APRS Recommendations

Beaconing Rate

These values were agreed to at the 2008 NZART Conference (Dunedin).

Note that the times below are approximate, you should use the stated value as a guide and in fact use a value a few minutes either side. This is to avoid constant collisions with others who might otherwise beacon at the exact same time as your station.

  • Homes: 60 minutes approximately.
  • Weather Stations: 15 minutes approximately.
  • Trackers: usually defined by the tracker itself. As a rough guide, often enough to give a reasonable track, but not so often as to hog the channel.
  • Objects: This depends on the Object. A repeater or hamfest venue could be once an hour, whereas something related to an urgent situation (washed out bridge, crashed aircraft, AREC/SAR event) should be a lot quicker.

Deviation

As with voice transmission, too much or too little deviation is not ideal. AX.25 packet using AFSK at 1200 baud (i.e. APRS on VHF or UHF) needs pre-emphasis at the transmitter and de-emphasis at the receiver just like voice mode does, and for the same reason (triangular noise spectrum of raw demodulated FM).

More details.

Digipeaters

DWAIT
This is a parameter hidden away in the TNC (or equivalent) configuration. It might be alternatively be referred to by the combination of PPERSISTENCE and SLOTTIME. With traditional BBS oriented packet, the idea is for users to politely share the channel, however with APRS being a one-to-many scheme it is to our advantage for beacons to spread out rapidly through the network and it uses up less timeslots overall if digis immediately repeat what they hear, and FM Capture Effect is used to overcome what one might think would have been interference.

For an APRS digipeater, DWAIT=0 is the correct value, alternatively SLOTTIME=1 and PPERSISTENCE=255 are correct values where those parameters are used instead.

Frequencies

Frequencies on 2m are mainly 144.575 MHz and 144.650 MHz. Some years ago when 144.650 MHz was used for BBS packet use, it was decided to use 144.575MHz for APRS to avoid conflict. More recently (2008) BBS packet use has declined markedly and it turns out that very few made the shift to 144.575 MHz anyway, so it has been proposed that APRS use 144.650MHz as only a small number of digis would have to go through the administrative process and crystal purchases neccesary as compared to the far greater number of existing 144.650 MHz digis changing to 144.575 MHz. As at 3rd June 2008, frequencies are still being debated.

iGates

Transmitter Power
What power does an iGate transmitter need to be using when it is gating beacons of all NZ from the internet to RF? Perhaps it only needs enough to be only just heard by the nearest hilltop digipeater, so that RF users including distant trackers are still able to be heard by the digi and not frequently denied access due to their weaker signals being overwhelmed by very strong and very frequent signals from the iGate.

Paths

Paths in New Zealand are WIDE2-2 for fixed stations and WIDE1-1,WIDE2-2 for mobile trackers, if in a rural area WIDE3-3 if WIDE2-2 doesn't succeed, in accordance with the worldwide New Paradigm.

Txdelay

This is the time delay needed between the PTT line being asserted, and the transmitter to have developed power on the desired frequency, adequate for others to receive you properly. Some handheld radios need around 300 milliseconds, some radios designed for data use might need only 10 or 20 milliseconds.

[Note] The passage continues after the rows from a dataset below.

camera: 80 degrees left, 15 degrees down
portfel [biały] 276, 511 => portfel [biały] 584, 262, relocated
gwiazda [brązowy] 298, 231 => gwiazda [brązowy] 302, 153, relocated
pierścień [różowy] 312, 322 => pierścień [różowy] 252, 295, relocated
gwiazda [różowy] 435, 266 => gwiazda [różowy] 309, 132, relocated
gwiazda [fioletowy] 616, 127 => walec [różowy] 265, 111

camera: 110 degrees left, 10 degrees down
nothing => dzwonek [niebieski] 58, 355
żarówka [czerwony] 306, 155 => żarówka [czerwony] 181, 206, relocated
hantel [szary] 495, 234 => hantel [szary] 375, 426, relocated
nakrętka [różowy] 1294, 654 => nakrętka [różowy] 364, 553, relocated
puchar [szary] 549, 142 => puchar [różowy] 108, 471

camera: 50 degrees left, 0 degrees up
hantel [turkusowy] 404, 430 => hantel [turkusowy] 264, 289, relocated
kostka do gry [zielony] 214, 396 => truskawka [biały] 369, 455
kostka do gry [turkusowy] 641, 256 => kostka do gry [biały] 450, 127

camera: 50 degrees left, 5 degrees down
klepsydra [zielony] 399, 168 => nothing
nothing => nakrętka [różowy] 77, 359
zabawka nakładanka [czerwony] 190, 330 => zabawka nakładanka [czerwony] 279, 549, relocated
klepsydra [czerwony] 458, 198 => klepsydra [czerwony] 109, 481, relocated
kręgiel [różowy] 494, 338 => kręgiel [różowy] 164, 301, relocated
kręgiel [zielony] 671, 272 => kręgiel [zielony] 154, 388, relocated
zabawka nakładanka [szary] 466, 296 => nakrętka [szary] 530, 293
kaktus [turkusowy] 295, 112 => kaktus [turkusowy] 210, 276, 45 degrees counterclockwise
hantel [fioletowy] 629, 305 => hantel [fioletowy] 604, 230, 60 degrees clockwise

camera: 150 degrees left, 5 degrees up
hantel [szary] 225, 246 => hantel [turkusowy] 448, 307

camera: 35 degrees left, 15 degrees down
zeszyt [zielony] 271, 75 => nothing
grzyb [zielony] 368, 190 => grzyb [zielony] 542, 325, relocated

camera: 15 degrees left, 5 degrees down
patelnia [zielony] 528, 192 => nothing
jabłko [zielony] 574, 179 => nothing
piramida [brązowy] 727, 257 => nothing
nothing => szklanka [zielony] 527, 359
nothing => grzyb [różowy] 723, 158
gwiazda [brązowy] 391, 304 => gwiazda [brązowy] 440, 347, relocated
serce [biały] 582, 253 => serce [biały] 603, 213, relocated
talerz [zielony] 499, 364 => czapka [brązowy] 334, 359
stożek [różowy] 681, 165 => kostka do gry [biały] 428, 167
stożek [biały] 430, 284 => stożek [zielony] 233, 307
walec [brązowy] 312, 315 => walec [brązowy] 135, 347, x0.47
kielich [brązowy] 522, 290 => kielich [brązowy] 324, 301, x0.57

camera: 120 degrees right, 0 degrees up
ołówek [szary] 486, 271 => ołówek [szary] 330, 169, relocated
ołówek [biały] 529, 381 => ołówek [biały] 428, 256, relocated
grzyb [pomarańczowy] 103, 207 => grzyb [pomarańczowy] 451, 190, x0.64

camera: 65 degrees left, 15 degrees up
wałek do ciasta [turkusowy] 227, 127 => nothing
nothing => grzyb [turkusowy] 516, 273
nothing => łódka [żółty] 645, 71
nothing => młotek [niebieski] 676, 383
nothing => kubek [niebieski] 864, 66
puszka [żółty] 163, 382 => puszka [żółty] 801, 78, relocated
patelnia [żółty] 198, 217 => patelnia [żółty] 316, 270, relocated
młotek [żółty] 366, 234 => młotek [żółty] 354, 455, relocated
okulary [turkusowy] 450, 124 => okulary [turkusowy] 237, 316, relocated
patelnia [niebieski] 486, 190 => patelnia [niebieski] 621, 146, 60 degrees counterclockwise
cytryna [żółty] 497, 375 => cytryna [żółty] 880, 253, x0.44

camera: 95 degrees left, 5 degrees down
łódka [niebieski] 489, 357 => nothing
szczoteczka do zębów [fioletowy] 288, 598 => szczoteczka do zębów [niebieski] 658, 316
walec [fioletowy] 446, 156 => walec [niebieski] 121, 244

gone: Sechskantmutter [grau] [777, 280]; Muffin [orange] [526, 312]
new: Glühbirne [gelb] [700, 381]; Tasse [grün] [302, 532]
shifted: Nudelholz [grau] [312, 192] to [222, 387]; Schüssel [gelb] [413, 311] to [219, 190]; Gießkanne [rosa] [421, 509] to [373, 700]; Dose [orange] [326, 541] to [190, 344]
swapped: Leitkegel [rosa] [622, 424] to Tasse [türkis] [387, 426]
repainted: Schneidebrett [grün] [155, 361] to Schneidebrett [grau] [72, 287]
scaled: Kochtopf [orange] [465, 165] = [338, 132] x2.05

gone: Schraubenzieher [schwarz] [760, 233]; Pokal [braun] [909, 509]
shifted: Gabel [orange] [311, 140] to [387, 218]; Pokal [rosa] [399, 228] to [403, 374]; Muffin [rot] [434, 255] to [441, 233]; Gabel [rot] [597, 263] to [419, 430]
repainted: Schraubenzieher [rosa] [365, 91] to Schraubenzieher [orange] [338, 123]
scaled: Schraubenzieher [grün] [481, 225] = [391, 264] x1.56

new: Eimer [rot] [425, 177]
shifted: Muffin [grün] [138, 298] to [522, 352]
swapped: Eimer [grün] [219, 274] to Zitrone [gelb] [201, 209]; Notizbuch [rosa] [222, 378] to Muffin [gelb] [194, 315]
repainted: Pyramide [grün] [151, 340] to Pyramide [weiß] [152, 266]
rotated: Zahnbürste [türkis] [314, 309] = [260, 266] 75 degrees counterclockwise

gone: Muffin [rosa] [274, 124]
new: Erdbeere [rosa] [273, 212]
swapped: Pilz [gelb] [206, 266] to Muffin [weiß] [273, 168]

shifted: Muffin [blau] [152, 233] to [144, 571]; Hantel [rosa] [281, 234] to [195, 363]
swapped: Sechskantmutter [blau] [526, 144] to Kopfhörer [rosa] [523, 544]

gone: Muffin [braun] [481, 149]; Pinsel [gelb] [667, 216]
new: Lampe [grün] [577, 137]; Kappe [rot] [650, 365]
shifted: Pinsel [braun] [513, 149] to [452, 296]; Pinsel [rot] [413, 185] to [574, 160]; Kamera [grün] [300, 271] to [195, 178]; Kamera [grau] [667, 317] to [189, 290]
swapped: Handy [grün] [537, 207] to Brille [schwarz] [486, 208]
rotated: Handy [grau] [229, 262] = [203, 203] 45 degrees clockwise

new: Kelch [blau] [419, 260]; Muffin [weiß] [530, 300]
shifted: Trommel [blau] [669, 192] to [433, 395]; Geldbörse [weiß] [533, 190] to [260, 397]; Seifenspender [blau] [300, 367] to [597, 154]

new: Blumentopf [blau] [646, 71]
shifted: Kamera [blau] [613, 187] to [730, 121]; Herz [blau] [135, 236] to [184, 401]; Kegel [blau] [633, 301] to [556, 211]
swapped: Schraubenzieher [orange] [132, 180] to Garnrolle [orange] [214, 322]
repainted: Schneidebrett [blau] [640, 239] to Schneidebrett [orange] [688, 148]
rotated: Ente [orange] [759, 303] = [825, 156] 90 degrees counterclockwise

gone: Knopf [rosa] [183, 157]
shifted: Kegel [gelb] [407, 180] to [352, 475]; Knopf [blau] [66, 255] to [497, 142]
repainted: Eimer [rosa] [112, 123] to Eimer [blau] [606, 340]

Note that the units used in the configuration program might not be milliseconds, often they are 10's of milliseconds, so a value of "20" might correspond to 200 milliseconds. In the case of a tracker, the units might be some weird number related to a microcontroller's timer.

In practice it is wise to determine the best value of Txdelay. Too short and you won't be received properly by other stations, and too long will be wasteful of precious on-air time.

To find the right value, start with a small value, say 50mS, and gradually increase it in 50mS steps until you are just being heard, then add another 50mS to cater for receivers with a slow squelch. That is the basic idea anyway.